Restate each record exactly as it was written.

-- Provided records follows --

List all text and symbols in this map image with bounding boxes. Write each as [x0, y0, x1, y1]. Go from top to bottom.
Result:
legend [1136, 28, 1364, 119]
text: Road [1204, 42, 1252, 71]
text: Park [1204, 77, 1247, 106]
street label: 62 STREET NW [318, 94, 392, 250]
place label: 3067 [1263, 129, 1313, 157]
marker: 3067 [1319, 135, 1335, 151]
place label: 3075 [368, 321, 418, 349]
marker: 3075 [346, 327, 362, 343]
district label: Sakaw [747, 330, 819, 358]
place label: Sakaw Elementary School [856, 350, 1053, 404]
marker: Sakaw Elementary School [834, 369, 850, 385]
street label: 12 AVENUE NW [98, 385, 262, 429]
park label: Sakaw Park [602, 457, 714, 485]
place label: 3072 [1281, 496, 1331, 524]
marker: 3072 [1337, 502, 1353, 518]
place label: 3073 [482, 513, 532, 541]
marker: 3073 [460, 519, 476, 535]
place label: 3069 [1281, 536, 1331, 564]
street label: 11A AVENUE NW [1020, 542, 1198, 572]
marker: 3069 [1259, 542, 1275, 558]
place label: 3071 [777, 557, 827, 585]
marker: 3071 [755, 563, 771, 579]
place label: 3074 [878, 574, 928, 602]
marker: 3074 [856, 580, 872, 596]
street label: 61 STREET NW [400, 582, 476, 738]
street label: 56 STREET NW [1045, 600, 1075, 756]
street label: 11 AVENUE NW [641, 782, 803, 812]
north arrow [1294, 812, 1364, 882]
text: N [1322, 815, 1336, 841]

-- Provided records concluded --

Answer below:
List all text and symbols in this map image with bounding boxes. Write each as [x0, y0, x1, y1]. Go from top to bottom.
Result:
legend [1136, 28, 1364, 119]
text: Road [1204, 42, 1252, 71]
text: Park [1204, 77, 1247, 106]
street label: 62 STREET NW [318, 94, 392, 250]
place label: 3067 [1263, 129, 1313, 157]
marker: 3067 [1319, 135, 1335, 151]
place label: 3075 [368, 321, 418, 349]
marker: 3075 [346, 327, 362, 343]
district label: Sakaw [747, 330, 819, 358]
place label: Sakaw Elementary School [856, 350, 1053, 404]
marker: Sakaw Elementary School [834, 369, 850, 385]
street label: 12 AVENUE NW [98, 385, 262, 429]
park label: Sakaw Park [602, 457, 714, 485]
place label: 3072 [1281, 496, 1331, 524]
marker: 3072 [1337, 502, 1353, 518]
place label: 3073 [482, 513, 532, 541]
marker: 3073 [460, 519, 476, 535]
place label: 3069 [1281, 536, 1331, 564]
street label: 11A AVENUE NW [1020, 542, 1198, 572]
marker: 3069 [1259, 542, 1275, 558]
place label: 3071 [777, 557, 827, 585]
marker: 3071 [755, 563, 771, 579]
place label: 3074 [878, 574, 928, 602]
marker: 3074 [856, 580, 872, 596]
street label: 61 STREET NW [400, 582, 476, 738]
street label: 56 STREET NW [1045, 600, 1075, 756]
street label: 11 AVENUE NW [641, 782, 803, 812]
north arrow [1294, 812, 1364, 882]
text: N [1322, 815, 1336, 841]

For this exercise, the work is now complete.